Harry Goodall

Personal information
- Full name: Harry Hornby Goodall
- Born: 17 January 1877 Nottingham, Nottinghamshire, England
- Died: 20 February 1961 (aged 84) Beeston, Nottinghamshire, England
- Batting: Right-handed

Domestic team information
- 1902–1905: Nottinghamshire

Career statistics
| Competition | First-class |
| Matches | 5 |
| Runs scored | 92 |
| Batting average | 15.33 |
| 100s/50s | –/– |
| Top score | 26 |
| Balls bowled | – |
| Wickets | – |
| Bowling average | – |
| 5 wickets in innings | – |
| 10 wickets in match | – |
| Best bowling | – |
| Catches/stumpings | 1/– |
- Source: Cricinfo, 20 May 2012

= Harry Goodall =

English cricketer

Harry Hornby Goodall (17 January 1877 – 20 February 1961) was an English cricketer. Goodall was a right-handed batsman. He was born at Nottingham, Nottinghamshire.

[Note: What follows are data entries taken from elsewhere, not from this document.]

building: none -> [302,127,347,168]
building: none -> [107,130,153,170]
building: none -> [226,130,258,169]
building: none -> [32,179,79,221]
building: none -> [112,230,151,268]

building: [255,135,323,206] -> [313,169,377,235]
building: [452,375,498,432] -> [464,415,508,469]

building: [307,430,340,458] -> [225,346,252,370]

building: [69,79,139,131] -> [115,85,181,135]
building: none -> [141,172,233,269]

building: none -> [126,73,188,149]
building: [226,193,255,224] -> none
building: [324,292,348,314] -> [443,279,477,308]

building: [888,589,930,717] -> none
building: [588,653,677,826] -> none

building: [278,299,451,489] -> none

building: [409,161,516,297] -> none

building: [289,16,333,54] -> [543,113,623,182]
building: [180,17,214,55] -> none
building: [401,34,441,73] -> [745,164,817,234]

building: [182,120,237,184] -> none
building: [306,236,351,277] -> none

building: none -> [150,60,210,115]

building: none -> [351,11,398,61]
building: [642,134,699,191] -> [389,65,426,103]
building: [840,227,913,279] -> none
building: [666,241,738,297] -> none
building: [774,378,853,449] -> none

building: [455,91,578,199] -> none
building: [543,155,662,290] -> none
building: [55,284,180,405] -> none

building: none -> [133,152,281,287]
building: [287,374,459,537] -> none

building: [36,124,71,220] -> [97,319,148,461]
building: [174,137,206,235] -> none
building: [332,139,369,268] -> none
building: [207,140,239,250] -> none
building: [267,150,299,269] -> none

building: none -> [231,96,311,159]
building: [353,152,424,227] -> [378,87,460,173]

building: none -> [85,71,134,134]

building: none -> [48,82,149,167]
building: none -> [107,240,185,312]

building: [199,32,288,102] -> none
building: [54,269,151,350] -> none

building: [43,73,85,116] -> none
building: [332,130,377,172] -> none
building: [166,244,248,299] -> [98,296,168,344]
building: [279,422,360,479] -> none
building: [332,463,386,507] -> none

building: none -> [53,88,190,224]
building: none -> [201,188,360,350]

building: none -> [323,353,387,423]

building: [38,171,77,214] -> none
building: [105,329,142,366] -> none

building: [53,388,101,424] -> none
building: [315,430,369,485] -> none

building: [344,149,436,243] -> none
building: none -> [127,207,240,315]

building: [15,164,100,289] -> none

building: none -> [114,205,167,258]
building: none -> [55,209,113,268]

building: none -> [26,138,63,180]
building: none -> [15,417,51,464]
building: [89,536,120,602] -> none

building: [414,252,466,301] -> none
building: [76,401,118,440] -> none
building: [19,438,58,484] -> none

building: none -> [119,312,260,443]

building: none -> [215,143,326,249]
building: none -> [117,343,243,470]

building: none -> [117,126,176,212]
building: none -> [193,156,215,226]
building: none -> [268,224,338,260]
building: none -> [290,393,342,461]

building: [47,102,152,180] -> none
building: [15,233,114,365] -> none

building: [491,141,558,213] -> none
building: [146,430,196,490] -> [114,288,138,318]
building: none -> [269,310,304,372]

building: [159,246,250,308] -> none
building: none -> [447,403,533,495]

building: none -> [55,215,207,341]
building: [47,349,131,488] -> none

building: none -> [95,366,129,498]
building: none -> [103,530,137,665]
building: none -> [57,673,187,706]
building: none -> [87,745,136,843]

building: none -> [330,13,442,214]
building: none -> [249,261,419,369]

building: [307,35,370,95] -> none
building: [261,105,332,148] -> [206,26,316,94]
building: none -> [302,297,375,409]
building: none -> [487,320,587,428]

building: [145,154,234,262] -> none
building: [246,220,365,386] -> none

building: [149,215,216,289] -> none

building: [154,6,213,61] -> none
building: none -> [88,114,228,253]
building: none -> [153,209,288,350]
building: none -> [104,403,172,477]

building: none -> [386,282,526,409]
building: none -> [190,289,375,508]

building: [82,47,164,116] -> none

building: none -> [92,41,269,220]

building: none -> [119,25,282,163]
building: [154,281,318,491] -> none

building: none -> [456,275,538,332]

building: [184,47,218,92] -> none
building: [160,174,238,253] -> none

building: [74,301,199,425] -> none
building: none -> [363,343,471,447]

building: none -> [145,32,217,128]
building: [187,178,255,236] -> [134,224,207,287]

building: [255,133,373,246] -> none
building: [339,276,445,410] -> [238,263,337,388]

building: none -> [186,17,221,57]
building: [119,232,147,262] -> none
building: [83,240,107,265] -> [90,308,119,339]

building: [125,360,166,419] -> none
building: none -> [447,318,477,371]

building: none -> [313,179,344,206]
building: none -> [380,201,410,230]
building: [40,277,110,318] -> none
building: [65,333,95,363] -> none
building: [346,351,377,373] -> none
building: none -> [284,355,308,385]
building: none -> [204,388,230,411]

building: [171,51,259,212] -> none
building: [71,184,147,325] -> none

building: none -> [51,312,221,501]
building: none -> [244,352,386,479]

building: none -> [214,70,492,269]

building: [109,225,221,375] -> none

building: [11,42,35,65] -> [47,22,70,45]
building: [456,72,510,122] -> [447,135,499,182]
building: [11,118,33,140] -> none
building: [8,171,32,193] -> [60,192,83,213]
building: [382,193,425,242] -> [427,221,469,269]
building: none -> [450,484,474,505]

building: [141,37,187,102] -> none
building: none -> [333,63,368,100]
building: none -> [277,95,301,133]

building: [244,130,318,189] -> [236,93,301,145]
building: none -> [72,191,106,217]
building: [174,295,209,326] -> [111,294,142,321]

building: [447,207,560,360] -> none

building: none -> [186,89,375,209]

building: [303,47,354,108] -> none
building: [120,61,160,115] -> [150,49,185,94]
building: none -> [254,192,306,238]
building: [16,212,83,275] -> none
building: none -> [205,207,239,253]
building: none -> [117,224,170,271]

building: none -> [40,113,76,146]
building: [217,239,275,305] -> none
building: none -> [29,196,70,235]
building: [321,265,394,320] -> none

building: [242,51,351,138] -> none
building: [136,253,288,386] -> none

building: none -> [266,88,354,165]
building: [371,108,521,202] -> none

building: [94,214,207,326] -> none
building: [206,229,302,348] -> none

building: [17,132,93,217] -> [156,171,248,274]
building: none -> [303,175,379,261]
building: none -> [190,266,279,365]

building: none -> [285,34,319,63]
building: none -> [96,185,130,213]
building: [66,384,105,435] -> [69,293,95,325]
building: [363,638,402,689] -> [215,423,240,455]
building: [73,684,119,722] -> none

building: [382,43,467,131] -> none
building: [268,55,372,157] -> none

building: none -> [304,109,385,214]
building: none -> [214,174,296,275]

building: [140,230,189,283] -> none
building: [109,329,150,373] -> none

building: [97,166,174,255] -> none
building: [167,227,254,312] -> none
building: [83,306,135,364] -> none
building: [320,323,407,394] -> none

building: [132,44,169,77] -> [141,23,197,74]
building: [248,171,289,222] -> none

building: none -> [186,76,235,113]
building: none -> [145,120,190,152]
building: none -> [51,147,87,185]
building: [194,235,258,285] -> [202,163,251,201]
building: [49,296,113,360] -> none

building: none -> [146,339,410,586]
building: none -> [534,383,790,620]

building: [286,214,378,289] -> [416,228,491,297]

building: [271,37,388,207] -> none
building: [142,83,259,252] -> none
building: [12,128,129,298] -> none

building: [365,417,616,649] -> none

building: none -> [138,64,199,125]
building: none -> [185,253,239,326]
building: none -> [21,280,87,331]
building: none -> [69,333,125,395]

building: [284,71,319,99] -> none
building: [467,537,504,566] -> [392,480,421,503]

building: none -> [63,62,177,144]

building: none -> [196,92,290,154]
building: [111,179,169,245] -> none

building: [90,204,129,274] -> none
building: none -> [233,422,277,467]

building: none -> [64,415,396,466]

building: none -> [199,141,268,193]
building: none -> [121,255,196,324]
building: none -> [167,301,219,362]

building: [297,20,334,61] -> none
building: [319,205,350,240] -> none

Goodall made his first-class debut for Nottinghamshire against Leicestershire in the 1902 County Championship. He played a further fixture in that season against Essex. He next played first-class cricket for the county in the 1905 County Championship, making three appearances against Essex, Middlesex and Derbyshire. In his total of five first-class appearances for the county, he scored a total of 92 runs at an average of 15.33, with a high score of 26.

He died at Beeston, Nottinghamshire, on 20 February 1961.